Beaucoup d’efforts ont été faits pour définir un format d’émission un peu original. Le premier objectif est d’atteindre un large public. Le kirundi, relayé par l’ensemble des médias, sera l’élément central. Ensuite, je soulignerai que les intervenants ont volontiers accepté des formes de débat ou d’expressions très ouvertes, je ne peux donc que souhaiter de la part des auditeurs une écoute qui ne soit pas immédiatement dictée ou conditionnée par des grilles de lectures trop souvent stéréotypées et réductrices.

_______________

Cinq thématiques ont été retenues…

– L’une est centrale et conditionne même l’avènement des autres. Elle concerne les forces de défense. Le Burundi dispose désormais, selon les textes et dans la réalité, d’une armée intégrée, gardienne des institutions.

– Le deuxième thème tourne autour de la question du pluralisme, de son ancrage et de la transition démocratique engagée au début des années 1990 et poursuivie au cours de la décennie des années 2000. Pour la première fois dans l’histoire du Burundi, deux mandats électoraux successifs se sont succédé. À chaque occasion, les populations ont manifesté un fort attachement à cette forme d’expression, elles se sont mobilisées en grand nombre et se sont engagées en conscience.

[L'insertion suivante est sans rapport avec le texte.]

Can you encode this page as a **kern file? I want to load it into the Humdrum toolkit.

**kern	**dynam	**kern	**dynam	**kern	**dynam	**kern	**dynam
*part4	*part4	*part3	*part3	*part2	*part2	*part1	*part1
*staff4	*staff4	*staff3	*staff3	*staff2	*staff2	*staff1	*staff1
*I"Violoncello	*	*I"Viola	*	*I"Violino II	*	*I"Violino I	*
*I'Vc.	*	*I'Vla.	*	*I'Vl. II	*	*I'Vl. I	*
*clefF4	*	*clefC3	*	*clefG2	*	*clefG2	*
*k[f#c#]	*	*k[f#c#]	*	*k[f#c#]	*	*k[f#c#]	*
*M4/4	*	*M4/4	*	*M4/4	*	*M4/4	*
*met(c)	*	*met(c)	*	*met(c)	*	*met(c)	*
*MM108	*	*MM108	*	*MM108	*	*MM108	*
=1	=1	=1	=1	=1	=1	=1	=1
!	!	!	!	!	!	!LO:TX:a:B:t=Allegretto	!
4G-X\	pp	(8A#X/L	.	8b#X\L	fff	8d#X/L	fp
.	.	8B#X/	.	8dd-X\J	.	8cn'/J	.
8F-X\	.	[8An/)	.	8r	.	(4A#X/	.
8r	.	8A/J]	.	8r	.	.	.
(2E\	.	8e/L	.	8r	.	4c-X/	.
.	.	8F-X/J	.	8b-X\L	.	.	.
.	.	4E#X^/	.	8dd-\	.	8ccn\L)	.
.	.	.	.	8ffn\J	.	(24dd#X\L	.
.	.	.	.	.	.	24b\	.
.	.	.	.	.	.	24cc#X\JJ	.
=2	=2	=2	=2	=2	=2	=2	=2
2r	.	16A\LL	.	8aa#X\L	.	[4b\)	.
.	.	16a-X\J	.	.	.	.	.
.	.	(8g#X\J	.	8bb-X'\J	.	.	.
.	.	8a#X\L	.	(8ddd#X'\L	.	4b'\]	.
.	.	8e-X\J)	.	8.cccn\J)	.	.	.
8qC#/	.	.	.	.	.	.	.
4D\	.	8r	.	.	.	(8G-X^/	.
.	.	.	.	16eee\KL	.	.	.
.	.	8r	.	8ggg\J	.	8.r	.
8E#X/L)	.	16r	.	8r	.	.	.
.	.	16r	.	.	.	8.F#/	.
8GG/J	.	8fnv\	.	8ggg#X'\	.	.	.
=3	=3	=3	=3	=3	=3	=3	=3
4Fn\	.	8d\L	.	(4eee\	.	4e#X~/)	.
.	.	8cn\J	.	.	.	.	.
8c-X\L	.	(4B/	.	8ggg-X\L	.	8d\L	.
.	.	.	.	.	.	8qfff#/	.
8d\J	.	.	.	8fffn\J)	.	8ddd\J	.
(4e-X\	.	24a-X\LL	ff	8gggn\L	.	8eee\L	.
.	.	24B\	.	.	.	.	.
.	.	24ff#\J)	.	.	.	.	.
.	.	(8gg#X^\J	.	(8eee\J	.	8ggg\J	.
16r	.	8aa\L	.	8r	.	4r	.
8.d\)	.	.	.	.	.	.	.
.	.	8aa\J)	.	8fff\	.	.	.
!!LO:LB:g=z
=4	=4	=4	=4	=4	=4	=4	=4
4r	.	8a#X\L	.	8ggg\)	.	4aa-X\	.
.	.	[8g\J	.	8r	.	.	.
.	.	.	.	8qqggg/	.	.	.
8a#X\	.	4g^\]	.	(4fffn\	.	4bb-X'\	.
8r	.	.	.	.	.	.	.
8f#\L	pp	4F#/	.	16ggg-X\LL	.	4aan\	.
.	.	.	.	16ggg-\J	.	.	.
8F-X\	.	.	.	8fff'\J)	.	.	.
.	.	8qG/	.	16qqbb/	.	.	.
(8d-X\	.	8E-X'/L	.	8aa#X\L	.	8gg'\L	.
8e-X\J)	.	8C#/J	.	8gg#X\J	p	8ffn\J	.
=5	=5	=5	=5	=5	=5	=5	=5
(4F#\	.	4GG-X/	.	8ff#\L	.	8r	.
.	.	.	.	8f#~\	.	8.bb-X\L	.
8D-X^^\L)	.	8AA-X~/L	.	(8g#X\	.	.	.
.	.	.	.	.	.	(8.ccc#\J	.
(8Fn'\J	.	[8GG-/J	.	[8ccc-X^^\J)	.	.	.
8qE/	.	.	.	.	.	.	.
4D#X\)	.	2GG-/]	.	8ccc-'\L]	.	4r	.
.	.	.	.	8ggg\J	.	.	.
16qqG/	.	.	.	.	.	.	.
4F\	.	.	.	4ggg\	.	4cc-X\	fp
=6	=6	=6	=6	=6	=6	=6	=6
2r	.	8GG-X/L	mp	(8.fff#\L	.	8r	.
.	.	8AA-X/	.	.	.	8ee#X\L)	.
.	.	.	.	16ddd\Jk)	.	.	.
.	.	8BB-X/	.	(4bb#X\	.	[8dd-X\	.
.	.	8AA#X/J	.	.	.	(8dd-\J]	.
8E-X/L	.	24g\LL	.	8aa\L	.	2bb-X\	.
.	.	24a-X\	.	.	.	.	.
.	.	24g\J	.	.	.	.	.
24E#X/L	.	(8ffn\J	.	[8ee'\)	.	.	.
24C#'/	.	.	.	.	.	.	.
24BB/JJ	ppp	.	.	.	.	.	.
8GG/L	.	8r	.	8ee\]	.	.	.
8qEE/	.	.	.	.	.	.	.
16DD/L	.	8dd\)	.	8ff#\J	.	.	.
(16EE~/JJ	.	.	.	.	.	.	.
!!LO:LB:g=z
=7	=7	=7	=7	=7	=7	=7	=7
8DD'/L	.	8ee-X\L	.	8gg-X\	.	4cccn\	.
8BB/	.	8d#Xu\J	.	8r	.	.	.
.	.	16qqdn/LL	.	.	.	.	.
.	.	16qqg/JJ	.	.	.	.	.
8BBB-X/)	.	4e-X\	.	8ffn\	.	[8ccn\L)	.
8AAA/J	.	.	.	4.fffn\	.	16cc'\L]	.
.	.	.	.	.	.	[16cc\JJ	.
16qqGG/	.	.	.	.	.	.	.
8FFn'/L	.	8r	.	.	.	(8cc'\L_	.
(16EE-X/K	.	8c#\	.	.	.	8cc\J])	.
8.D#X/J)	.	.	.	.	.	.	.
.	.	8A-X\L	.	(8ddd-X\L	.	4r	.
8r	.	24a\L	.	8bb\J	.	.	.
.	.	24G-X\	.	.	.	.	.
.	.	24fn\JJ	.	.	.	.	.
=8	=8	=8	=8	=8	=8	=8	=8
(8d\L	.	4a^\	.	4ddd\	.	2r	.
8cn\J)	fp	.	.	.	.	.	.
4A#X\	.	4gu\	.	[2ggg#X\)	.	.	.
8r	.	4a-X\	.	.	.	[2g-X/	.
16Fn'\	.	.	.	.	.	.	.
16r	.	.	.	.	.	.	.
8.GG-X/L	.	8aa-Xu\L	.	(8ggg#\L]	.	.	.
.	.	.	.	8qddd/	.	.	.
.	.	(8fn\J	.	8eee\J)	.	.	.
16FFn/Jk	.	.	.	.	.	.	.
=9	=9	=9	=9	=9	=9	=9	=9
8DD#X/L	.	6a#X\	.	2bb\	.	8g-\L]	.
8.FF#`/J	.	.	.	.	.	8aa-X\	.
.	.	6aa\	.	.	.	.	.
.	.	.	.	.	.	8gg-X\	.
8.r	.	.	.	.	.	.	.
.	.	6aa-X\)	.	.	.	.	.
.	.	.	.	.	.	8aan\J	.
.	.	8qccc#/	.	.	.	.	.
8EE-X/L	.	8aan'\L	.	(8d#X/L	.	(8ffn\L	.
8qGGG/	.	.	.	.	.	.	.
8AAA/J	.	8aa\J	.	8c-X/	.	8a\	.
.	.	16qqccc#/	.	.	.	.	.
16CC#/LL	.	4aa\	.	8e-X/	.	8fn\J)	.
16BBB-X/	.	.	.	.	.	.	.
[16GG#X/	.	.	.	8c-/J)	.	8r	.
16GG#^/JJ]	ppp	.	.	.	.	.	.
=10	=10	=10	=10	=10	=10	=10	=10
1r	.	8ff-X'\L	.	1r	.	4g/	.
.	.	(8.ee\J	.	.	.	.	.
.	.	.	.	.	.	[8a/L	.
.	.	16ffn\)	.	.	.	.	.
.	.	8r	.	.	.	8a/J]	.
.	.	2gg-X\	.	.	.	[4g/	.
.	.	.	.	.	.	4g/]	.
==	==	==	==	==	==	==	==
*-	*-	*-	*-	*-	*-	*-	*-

– Le 3ème point concerne les Eglises. Il est clair que les relations entre le pouvoir et les Eglises ont toujours été ambivalentes. Ce n’est pas le propre du Burundi. Mais dans le nouveau contexte qui est en train d’apparaître, on assiste à un repositionnement général autour du cœur de la mission des confessions religieuses.

– Le 4ème point illustre lui aussi des évolutions positives marquantes. Pendant des décennies, les mobilités se sont essentiellement exprimées sous la forme de la contrainte faisant de cette région un des pôles internationaux en termes d’effectifs de populations réfugiées, déplacées, etc. On assiste désormais à une sorte de normalisation des mobilités pour des motifs économiques, d’études, d’affaires, etc. On entre donc dans une période de mobilité choisie.

– La dernière émission fera un peu le bilan. Elle reviendra sur le processus des négociations d’Arusha, non pas pour débattre du bilan constitutionnel qui a été formalisé, mais pour insister sur ce que le processus a représenté comme instauration d’un fonctionnement politique nouveau. Certes, il y a des volets qui ne sont pas encore concrétisés, et on assiste toujours à des compétitions politiques difficiles. Mais le fait d’avoir pendant un certain nombre d’années vécu des moments relativement intenses de dialogue, de concertation reste dans l’esprit de la population et des élites comme une référence à laquelle il est difficile de renoncer sans sacrifier les acquis de ces dernières années. C’est justement ce que veut illustrer cette émission-bilan.